_WRITTEN TASK_. Your copy should hold the lines below from the first through the one that contains "Uh, wasn’t Storm Shadow a bad guy?", each retyped exactly, and no pictures.

_AVAILABLE RECORDS_.

★ ★ ★ ★ ★

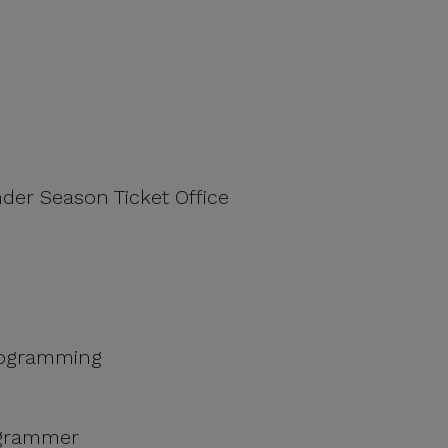
nder Season Ticket Office
Programming
ogrammer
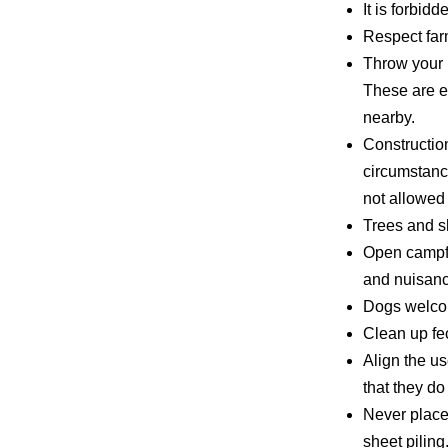
It is forbid
Respect farm
Throw your 
These are e
nearby.
Constructio
circumstanc
not allowed 
Trees and s
Open campfir
and nuisanc
Dogs welcom
Clean up fe
Align the us
that they do
Never place
sheet piling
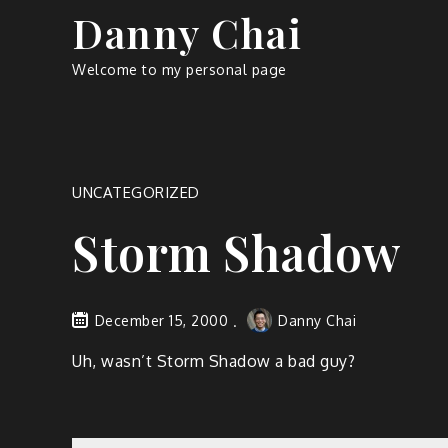
Skip
Danny Chai
to
content
Welcome to my personal page
UNCATEGORIZED
Storm Shadow
December 15, 2000
Danny Chai
Uh, wasn’t Storm Shadow a bad guy?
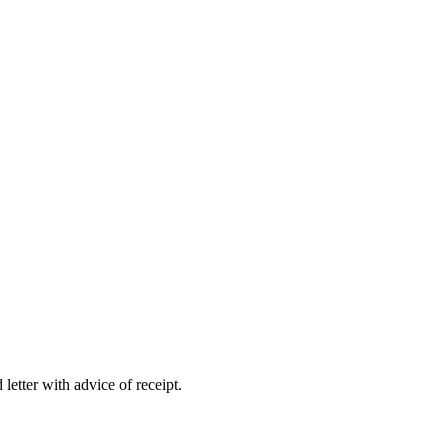
letter with advice of receipt.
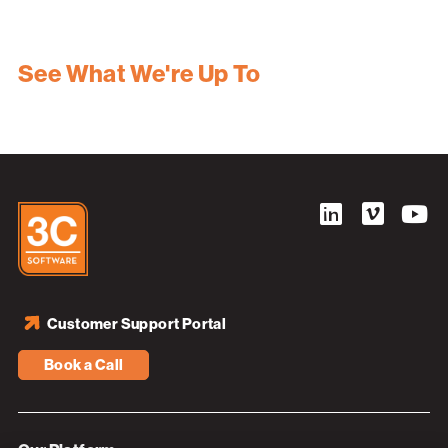
See What We're Up To
Customer Support Portal
Book a Call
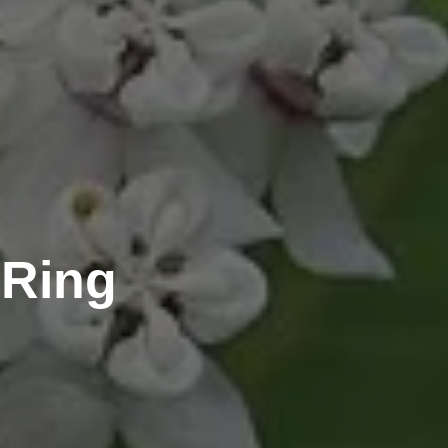
-Ring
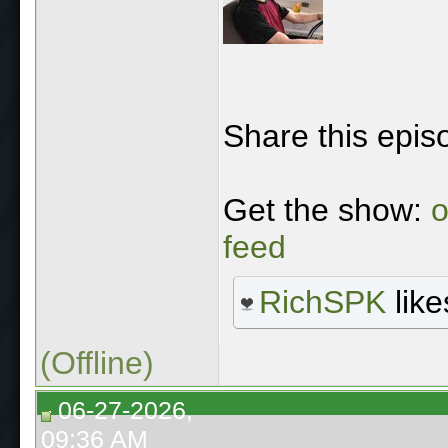
Share this epis
Get the show:
o
feed
RichSPK
like
(Offline)
06-27-2026,
09:36 AM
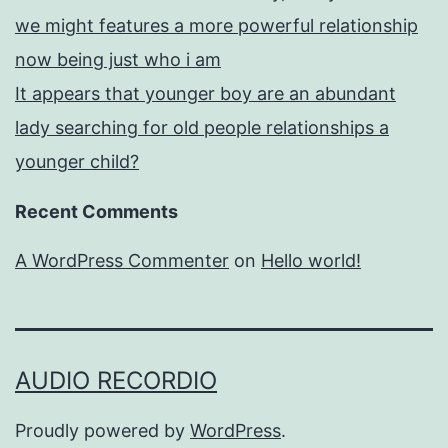
we might features a more powerful relationship
now being just who i am
It appears that younger boy are an abundant
lady searching for old people relationships a
younger child?
Recent Comments
A WordPress Commenter
on
Hello world!
AUDIO RECORDIO
Proudly powered by
WordPress
.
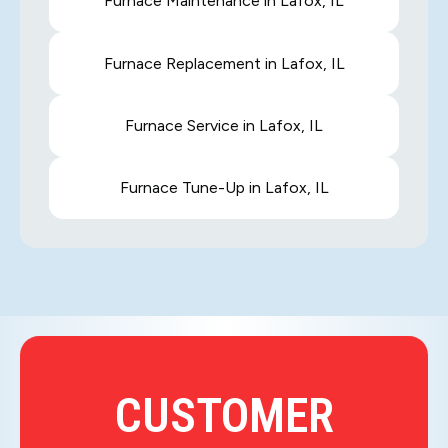
Furnace Maintenance in Lafox, IL
Furnace Replacement in Lafox, IL
Furnace Service in Lafox, IL
Furnace Tune-Up in Lafox, IL
CUSTOMER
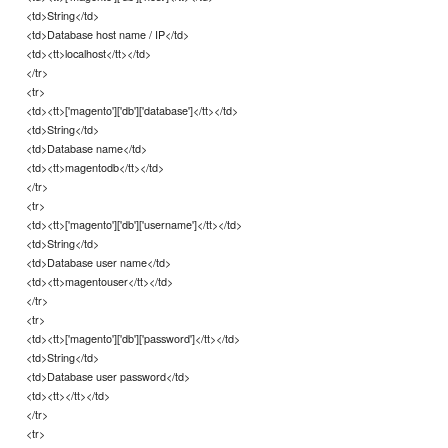
<td>String</td>
<td>Database host name / IP</td>
<td><tt>localhost</tt></td>
</tr>
<tr>
<td><tt>['magento']['db']['database']</tt></td>
<td>String</td>
<td>Database name</td>
<td><tt>magentodb</tt></td>
</tr>
<tr>
<td><tt>['magento']['db']['username']</tt></td>
<td>String</td>
<td>Database user name</td>
<td><tt>magentouser</tt></td>
</tr>
<tr>
<td><tt>['magento']['db']['password']</tt></td>
<td>String</td>
<td>Database user password</td>
<td><tt></tt></td>
</tr>
<tr>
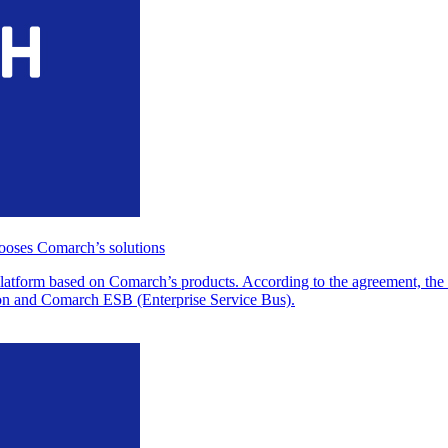
oses Comarch’s solutions
atform based on Comarch’s products. According to the agreement, th
ion and Comarch ESB (Enterprise Service Bus).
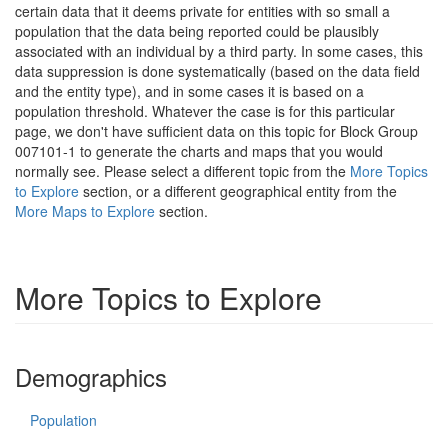
certain data that it deems private for entities with so small a
population that the data being reported could be plausibly
associated with an individual by a third party. In some cases, this
data suppression is done systematically (based on the data field
and the entity type), and in some cases it is based on a
population threshold. Whatever the case is for this particular
page, we don't have sufficient data on this topic for Block Group
007101-1 to generate the charts and maps that you would
normally see. Please select a different topic from the
More Topics
to Explore
section, or a different geographical entity from the
More Maps to Explore
section.
More Topics to Explore
Demographics
Population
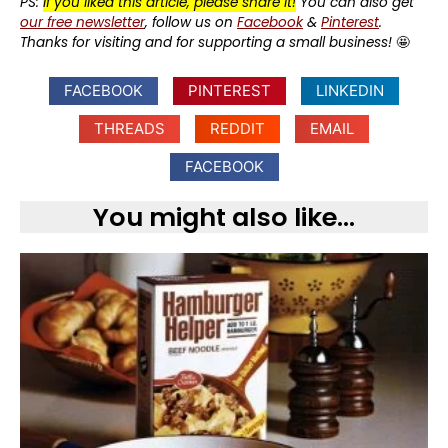
PS:
If you liked this article, please share it!
You can also get
our free newsletter
, follow us on
Facebook
&
Pinterest
.
Thanks for visiting and for supporting a small business!
🤩
FACEBOOK
PINTEREST
LINKEDIN
THREADS
REDDIT
EMAIL
FACEBOOK
You might also like...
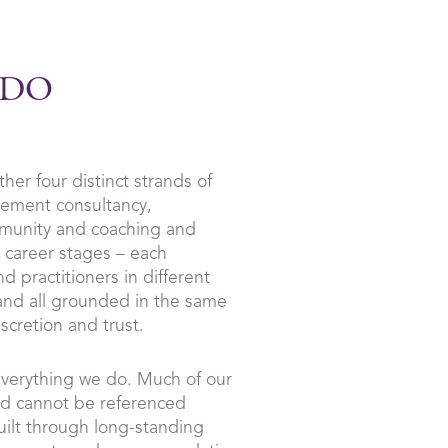
 DO
er four distinct strands of
gement consultancy,
mmunity and coaching and
l career stages – each
d practitioners in different
nd all grounded in the same
scretion and trust.
everything we do. Much of our
nd cannot be referenced
uilt through long-standing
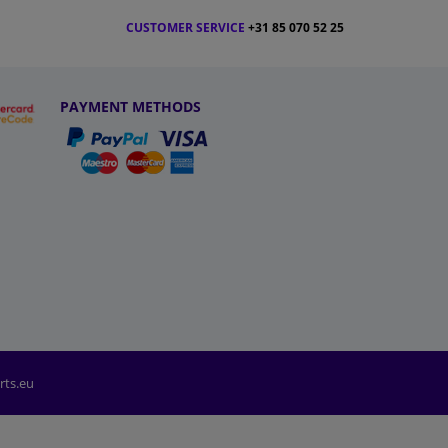
CUSTOMER SERVICE
+31 85 070 52 25
PAYMENT METHODS
rts.eu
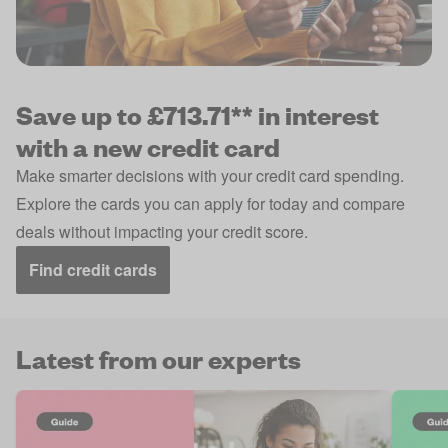
Save up to £713.71** in interest
with a new credit card
Make smarter decisions with your credit card spending.
Explore the cards you can apply for today and compare
deals without impacting your credit score.
Find credit cards
Latest from our experts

★ ★ ★ ★ ★

_EXERCISE RESULT_.
nder Season Ticket Office
Programming
ogrammer
It is forbid
Respect farm
Throw your 
These are e
nearby.
Constructio
circumstanc
not allowed 
Trees and s
Open campfir
and nuisanc
Dogs welcom
Clean up fe
Align the us
that they do
Never place
sheet piling
Skip
Danny Chai
to
content
Welcome to my personal page
UNCATEGORIZED
Storm Shadow
December 15, 2000
Danny Chai
Uh, wasn’t Storm Shadow a bad guy?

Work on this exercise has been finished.